§ Data supplied:
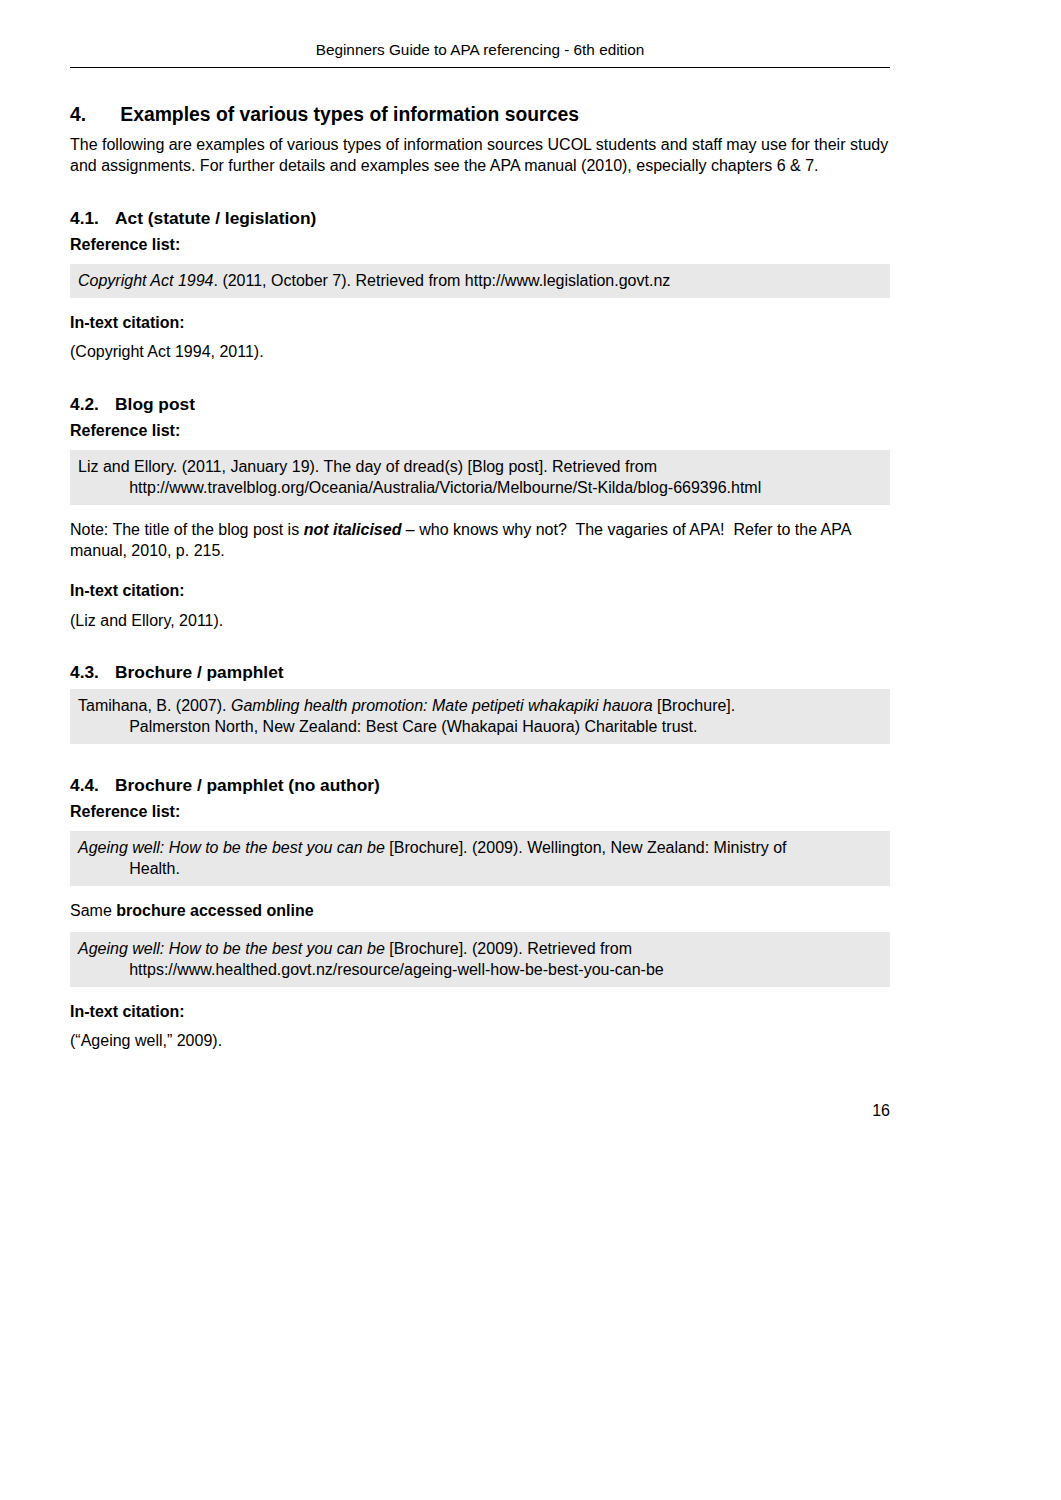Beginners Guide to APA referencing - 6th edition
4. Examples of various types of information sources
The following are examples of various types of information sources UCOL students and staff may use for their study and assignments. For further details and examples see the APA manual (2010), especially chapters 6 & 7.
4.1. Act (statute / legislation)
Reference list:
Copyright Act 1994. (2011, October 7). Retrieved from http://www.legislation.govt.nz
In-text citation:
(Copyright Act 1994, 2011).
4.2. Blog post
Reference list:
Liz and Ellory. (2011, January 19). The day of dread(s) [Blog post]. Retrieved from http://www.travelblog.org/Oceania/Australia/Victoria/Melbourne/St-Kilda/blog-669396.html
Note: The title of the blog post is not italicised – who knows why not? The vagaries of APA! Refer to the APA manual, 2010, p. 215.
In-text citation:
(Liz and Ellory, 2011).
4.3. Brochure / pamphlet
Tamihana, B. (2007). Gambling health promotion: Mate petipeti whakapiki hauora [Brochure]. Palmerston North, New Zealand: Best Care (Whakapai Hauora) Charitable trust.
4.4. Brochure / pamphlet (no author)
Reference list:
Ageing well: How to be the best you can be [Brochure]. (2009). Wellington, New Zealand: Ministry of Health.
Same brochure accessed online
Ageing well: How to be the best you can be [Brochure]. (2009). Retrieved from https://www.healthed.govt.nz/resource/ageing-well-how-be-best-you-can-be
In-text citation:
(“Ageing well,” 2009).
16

--

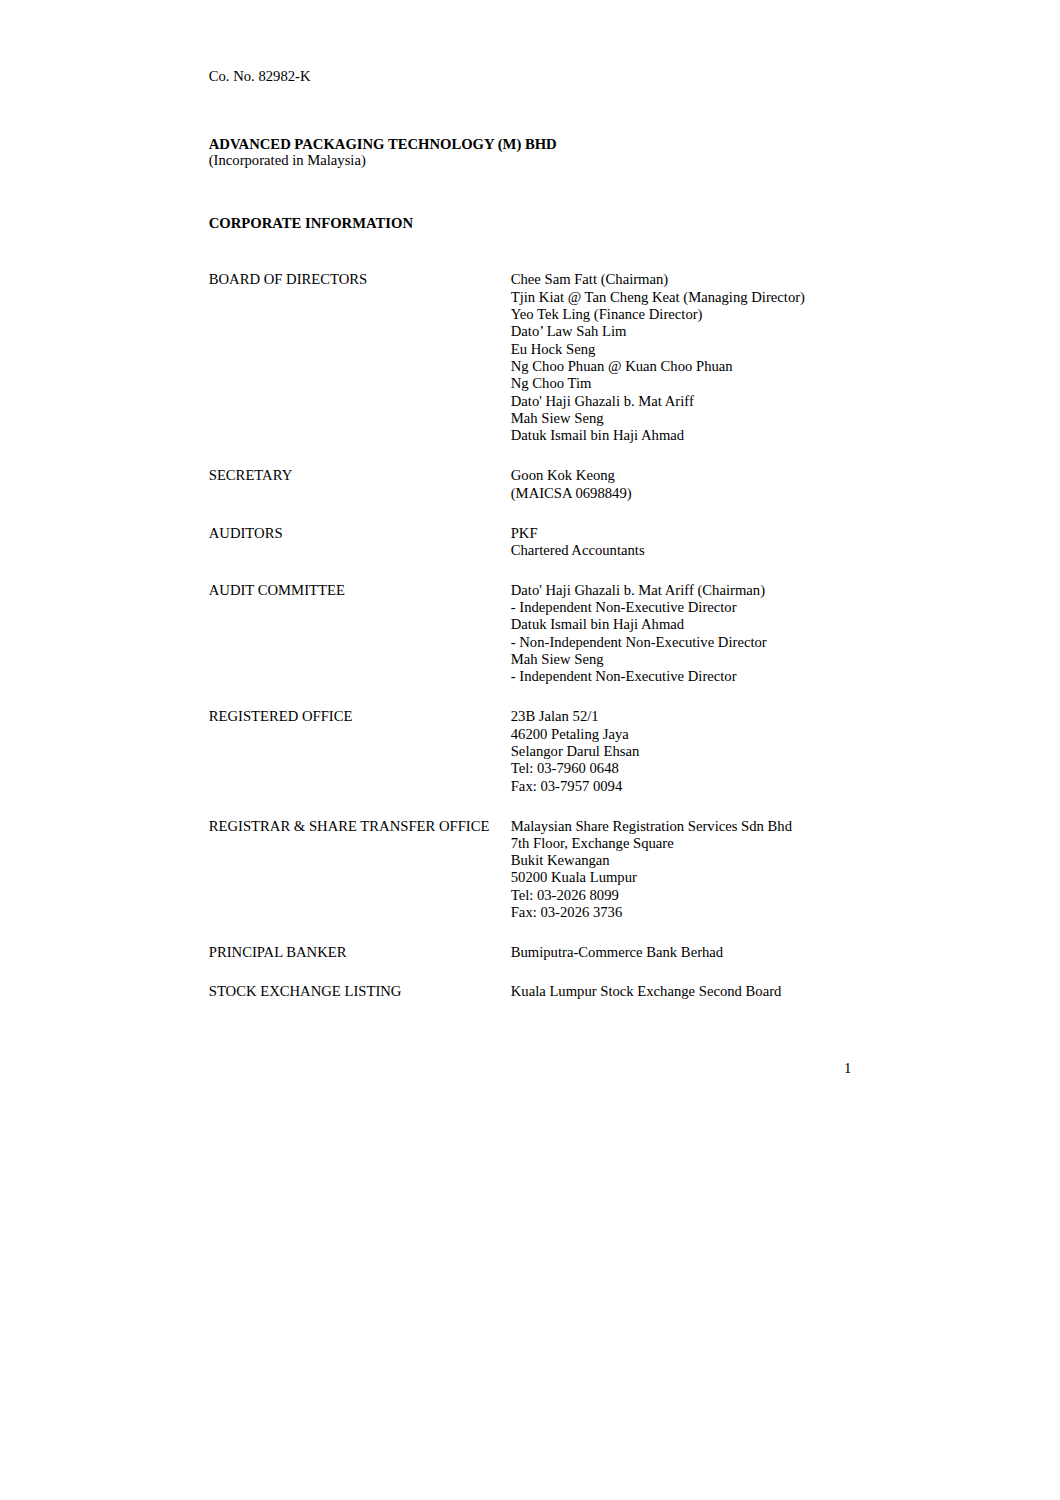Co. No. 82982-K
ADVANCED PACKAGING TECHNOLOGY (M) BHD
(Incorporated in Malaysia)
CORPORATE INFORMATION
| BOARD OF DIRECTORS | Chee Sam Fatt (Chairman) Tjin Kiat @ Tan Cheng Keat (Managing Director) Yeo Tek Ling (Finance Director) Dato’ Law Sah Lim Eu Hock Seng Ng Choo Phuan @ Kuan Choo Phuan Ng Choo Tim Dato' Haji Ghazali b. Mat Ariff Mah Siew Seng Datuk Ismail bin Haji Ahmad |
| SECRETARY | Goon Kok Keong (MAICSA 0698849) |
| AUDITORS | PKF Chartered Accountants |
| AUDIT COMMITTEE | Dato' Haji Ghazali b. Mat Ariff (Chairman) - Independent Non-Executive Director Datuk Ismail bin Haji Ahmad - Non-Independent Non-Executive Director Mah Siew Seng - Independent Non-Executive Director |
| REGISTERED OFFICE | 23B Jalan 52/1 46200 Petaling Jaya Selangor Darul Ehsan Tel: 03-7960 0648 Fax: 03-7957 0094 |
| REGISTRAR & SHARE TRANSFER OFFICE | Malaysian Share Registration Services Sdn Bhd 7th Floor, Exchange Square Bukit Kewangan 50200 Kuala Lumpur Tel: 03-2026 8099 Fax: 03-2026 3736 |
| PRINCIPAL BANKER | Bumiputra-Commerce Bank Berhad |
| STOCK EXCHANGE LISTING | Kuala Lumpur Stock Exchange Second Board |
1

§ Task objective: For every line in the listing above that holds "Ismail", add one to a tally, and give that tally alone.

§ Answer section: 2